Almquist gestures at the empty racks. "I'm waiting for the rack-mountable cage dancers."
This seems to be Almquist's way of keeping a serious business from getting too serious. It also relieves the unbearable stress of launching a startup -- particularly one that's taking on established multibillion-dollar companies as both competitors and strategic partners. A good chunk of Almquist's time goes into meetings with people from AT&T, Sprint, Japan's Trans Cosmos, and a host of other substantial companies that are placing big bets on the Internet.
Almquist's presentations at these meetings consist of a completely logical, totally mesmerizing, and uniquely self-absorbed description of the future of global Internet-based commerce. It starts with a careful outline of the present structure of the Internet; proceeds to an explanation of where its bottlenecks are, why they exist, how they can be unclogged; segues to a description of who F5's potential competitors are; then dives into a product-by-product review of F5's line, ending with a breathtaking glimpse of the future: an F5-built world of trouble-free, efficient Internet communication. It is a grandiose vision -- and one that only begins to register as, perhaps, a little weird when you step back and realize that the man who's spinning it is wearing a T-shirt and jeans, and addressing an audience of conservative Japanese businessmen in traditional blue suits, white shirts, and dark ties.
One of the visitors, Masa Okuda, Trans Cosmos's marketing director, grills Almquist for nearly an hour. "Can you support FTP? Who is interested in acquiring you? How can I serve 10,000 simultaneous connections with a BIG/ip?"
The questions are Almquist's opening to another vision. He nonchalantly lays out his plans for F5's growth: within a year the company will easily blow past its first multimillion-dollar target.
"And how many people work here now?" asks Okuda.
"Uuuhhh, let me think." Almquist looks up at the ceiling, counts for a minute on his fingers. "Twelve."
Okuda shakes his head in wonderment. "Just twelve people right now. Great adventure!"
Avi Bar-Zeev is sitting on the rubber floor at F5 Labs with his back against the wall.
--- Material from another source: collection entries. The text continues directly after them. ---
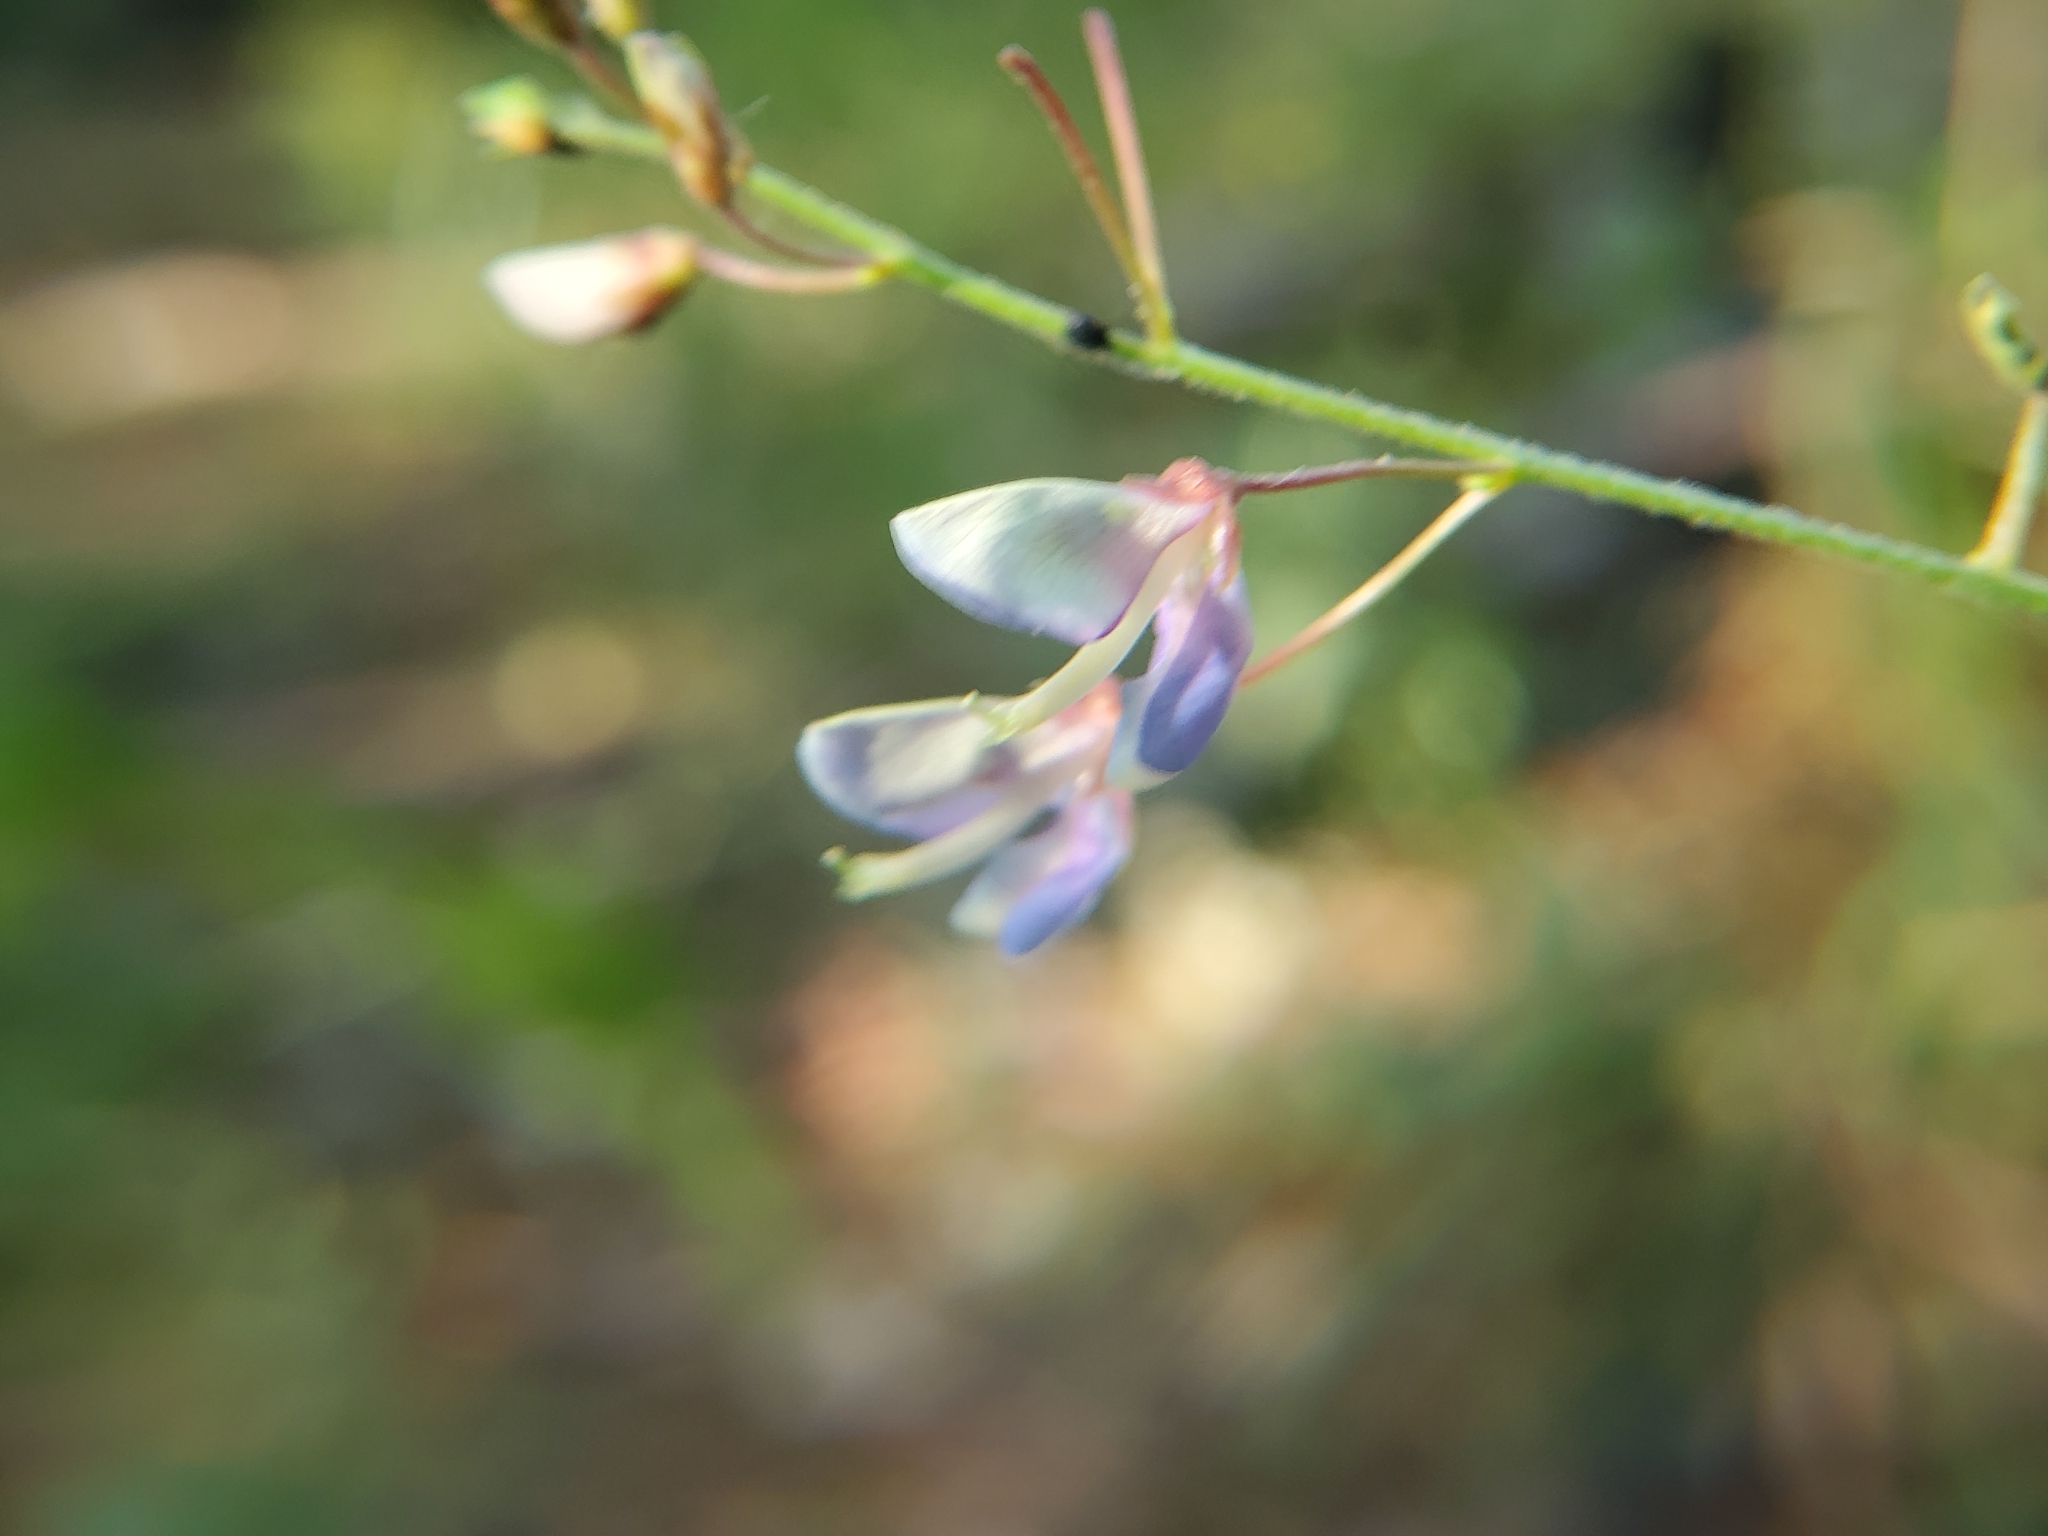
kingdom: Plantae
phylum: Tracheophyta
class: Magnoliopsida
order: Fabales
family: Fabaceae
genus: Desmodium
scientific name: Desmodium laevigatum
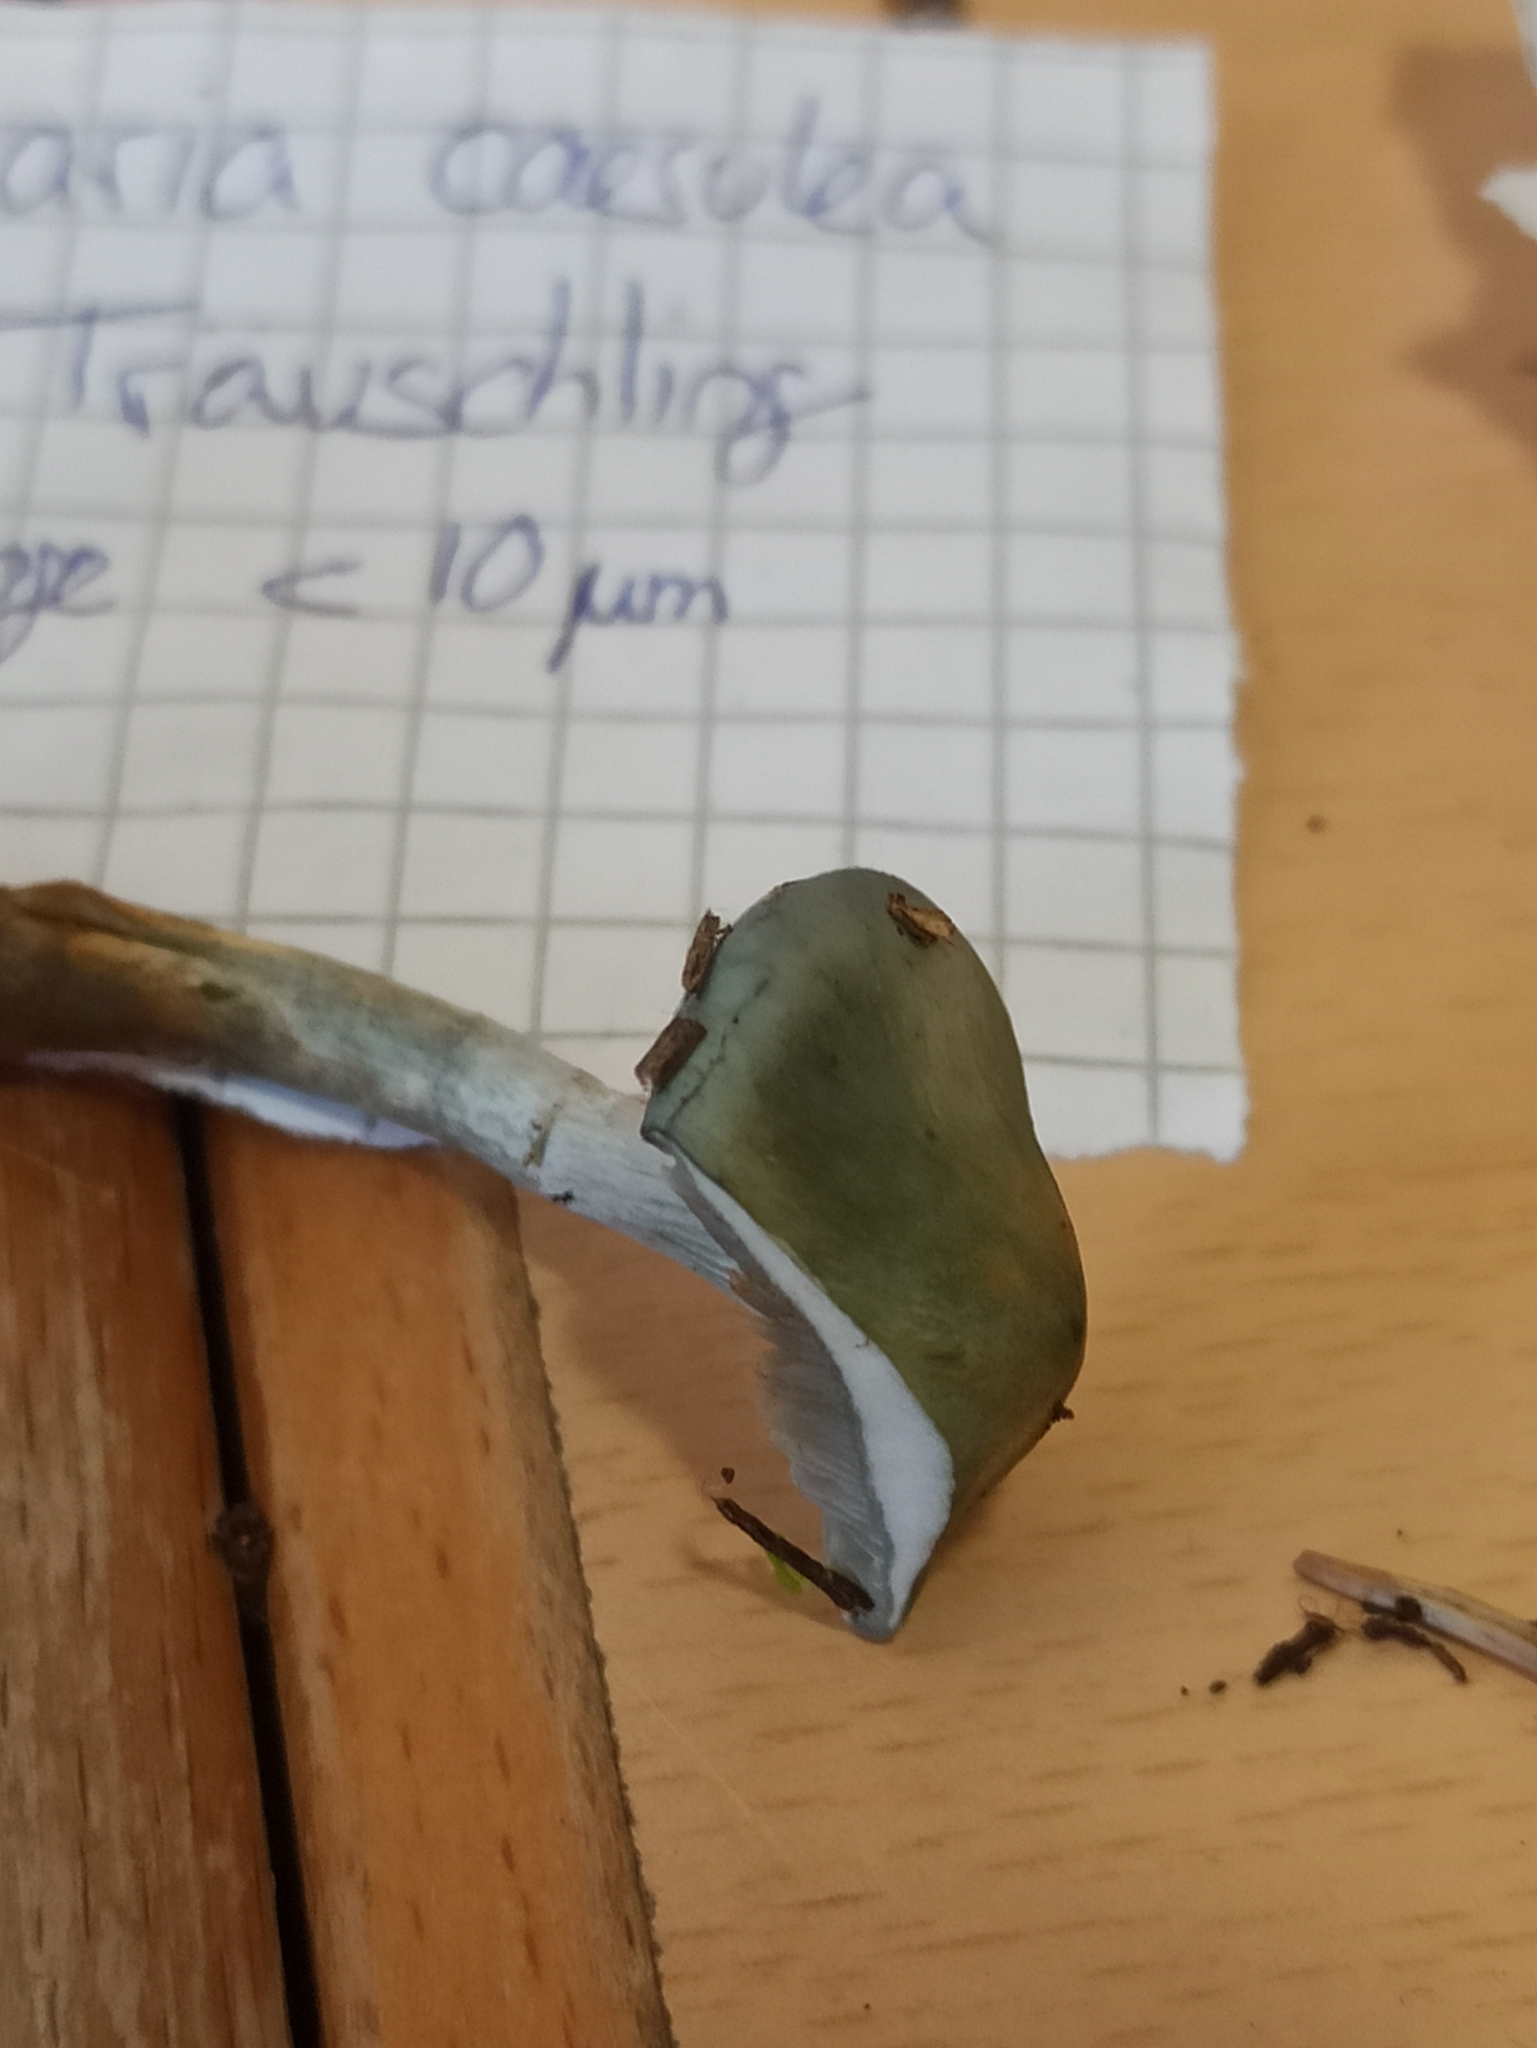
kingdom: Fungi
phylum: Basidiomycota
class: Agaricomycetes
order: Agaricales
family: Strophariaceae
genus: Stropharia
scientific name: Stropharia caerulea
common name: Blue roundhead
Tall, impossibly thin, gaunt, goateed, he looks like he's wandered in from a long fast in the desert, put on an "I Flew the Magic Carpet" T-shirt, and plopped himself down in the midst of civilization. Right now Bar-Zeev is holding his head in his hands, pounding his feet on the floor, and throwing a mock tantrum. "I wanna do VR!" he screams. "When do I get to do VR?"
Back in September Bar-Zeev was hired to do programming for virtual-reality tools and operating systems. Instead, he has found himself designing the graphical user interface for BIG/ip -- supposedly a temporary assignment until F5's cash-generating product can get out the door, giving F5 time and money to work on its real passion, virtual-reality programming. But BIG/ip's ship date has slipped -- of course -- and Bar-Zeev's dream is on hold.